Items listed in a dataset:
◇ ◇ ◇
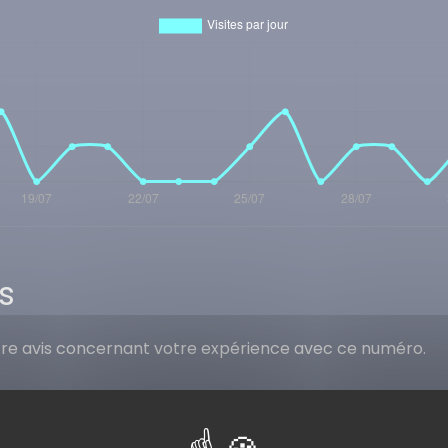
s
tre avis concernant votre expérience avec ce numéro.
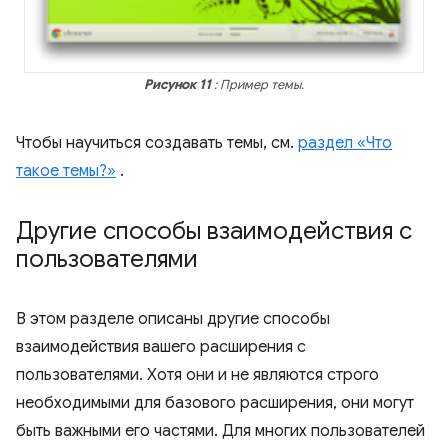
Рисунок 11
: Пример темы.
Чтобы научиться создавать темы, см.
раздел «Что
такое темы?»
.
Другие способы взаимодействия с
пользователями
В этом разделе описаны другие способы
взаимодействия вашего расширения с
пользователями. Хотя они и не являются строго
необходимыми для базового расширения, они могут
быть важными его частями. Для многих пользователей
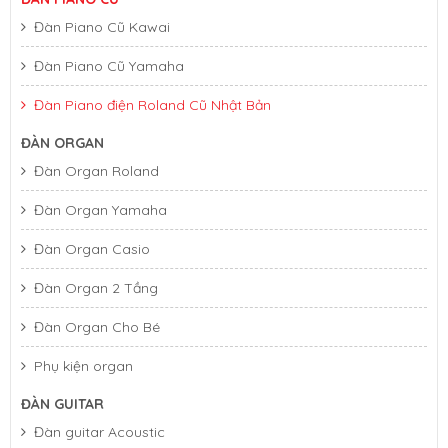
Đàn Piano Cũ Kawai
Đàn Piano Cũ Yamaha
Đàn Piano điện Roland Cũ Nhật Bản
ĐÀN ORGAN
Đàn Organ Roland
Đàn Organ Yamaha
Đàn Organ Casio
Đàn Piano Điện Yamaha YDP-103
Đàn Organ 2 Tầng
Đàn Organ Cho Bé
Phụ kiện organ
ĐÀN GUITAR
Đàn guitar Acoustic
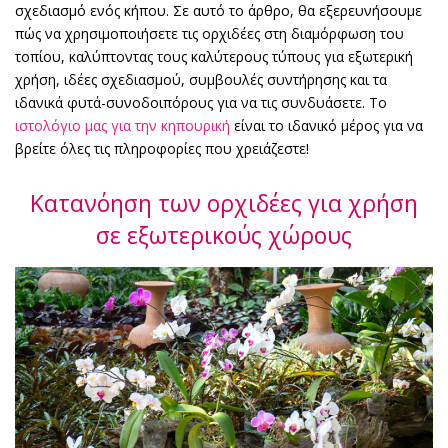
σχεδιασμό ενός κήπου. Σε αυτό το άρθρο, θα εξερευνήσουμε
πώς να χρησιμοποιήσετε τις ορχιδέες στη διαμόρφωση του
τοπίου, καλύπτοντας τους καλύτερους τύπους για εξωτερική
χρήση, ιδέες σχεδιασμού, συμβουλές συντήρησης και τα
ιδανικά φυτά-συνοδοιπόρους για να τις συνδυάσετε. Το
ιστολόγιο μας για την κηπουρική
είναι το ιδανικό μέρος για να
βρείτε όλες τις πληροφορίες που χρειάζεστε!
Κατανόηση των ορχιδέες για χρήση
σε εξωτερικούς χώρους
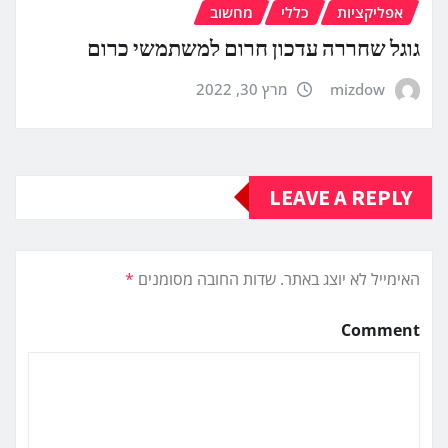
אפליקציות
כללי
מחשוב
גוגל שחררה עדכון חרום למשתמשי כרום
mizdow
מרץ 30, 2022
LEAVE A REPLY
האימייל לא יוצג באתר.
שדות החובה מסומנים
*
Comment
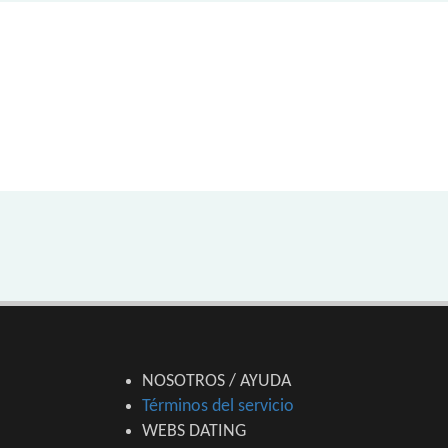
NOSOTROS / AYUDA
Términos del servicio
WEBS DATING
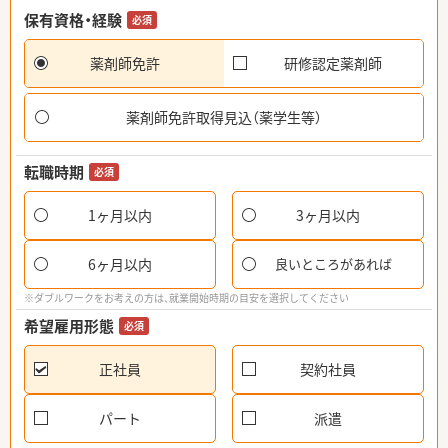
保有資格・経験
必須
薬剤師免許
研修認定薬剤師
薬剤師免許取得見込（薬学生等）
転職時期
必須
1ヶ月以内
3ヶ月以内
6ヶ月以内
良いところがあれば
※ダブルワークをお考えの方は、就業開始時期の目安を選択してください
希望雇用形態
必須
正社員
契約社員
パート
派遣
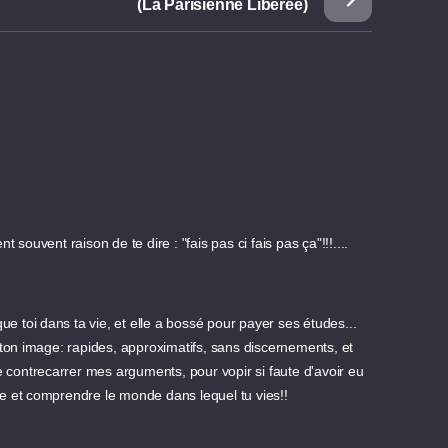
(La Parisienne Libérée)
souvent raison de te dire : "fais pas ci fais pas ça"!!!....
ue toi dans ta vie, et elle a bossé pour payer ses études...
 ton image: rapides, approximatifs, sans discernements, et
e contrecarrer mes arguments, pour vopir si faute d'avoir eu
ire et comprendre le monde dans lequel tu vies!!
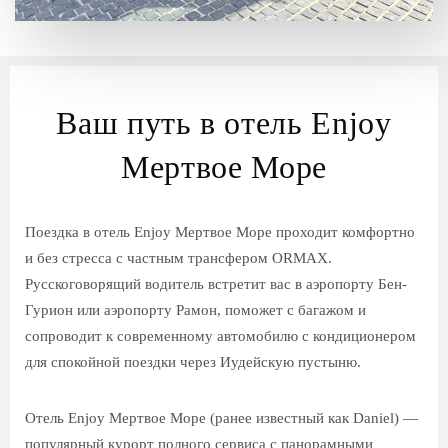
Ваш путь в отель Enjoy
Мертвое Море
Поездка в отель Enjoy Мертвое Море проходит комфортно
и без стресса с частным трансфером ORMAX.
Русскоговорящий водитель встретит вас в аэропорту Бен-
Гурион или аэропорту Рамон, поможет с багажом и
сопроводит к современному автомобилю с кондиционером
для спокойной поездки через Иудейскую пустыню.
Отель Enjoy Мертвое Море (ранее известный как Daniel) —
популярный курорт полного сервиса с панорамными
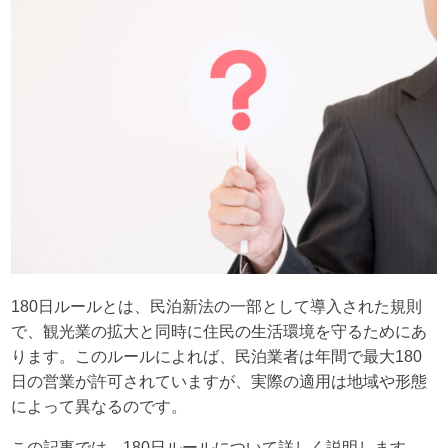
180日ルールとは、民泊新法の一部として導入された規則
で、観光業の拡大と同時に住民の生活環境を守るためにあ
ります。このルールによれば、民泊業者は年間で最大180
日の営業が許可されていますが、実際の適用は地域や形態
によって異なるのです。
この記事では、180日ルールについて詳しく説明します。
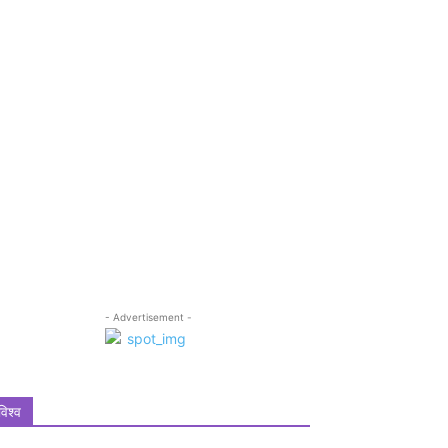
- Advertisement -
विश्व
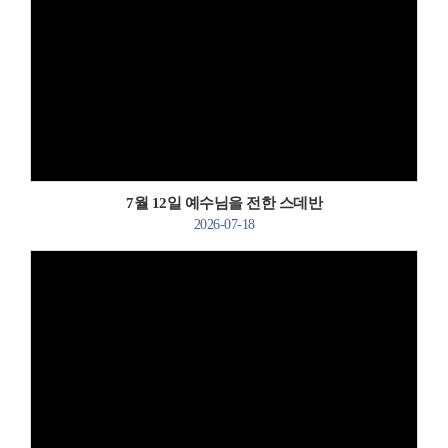
Views
7월 12일 예수님을 전한 스데반
2026-07-18
Views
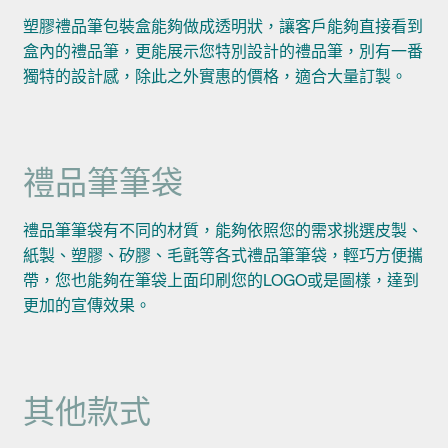
塑膠禮品筆包裝盒能夠做成透明狀，讓客戶能夠直接看到
盒內的禮品筆，更能展示您特別設計的禮品筆，別有一番
獨特的設計感，除此之外實惠的價格，適合大量訂製。
禮品筆筆袋
禮品筆筆袋有不同的材質，能夠依照您的需求挑選皮製、
紙製、塑膠、矽膠、毛氈等各式禮品筆筆袋，輕巧方便攜
帶，您也能夠在筆袋上面印刷您的LOGO或是圖樣，達到
更加的宣傳效果。
其他款式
◇ ◇ ◇
Search the entries for the word "Море" and gather every line where it appears.

Мертвое Море
Поездка в отель Enjoy Мертвое Море проходит комфортно
Отель Enjoy Мертвое Море (ранее известный как Daniel) —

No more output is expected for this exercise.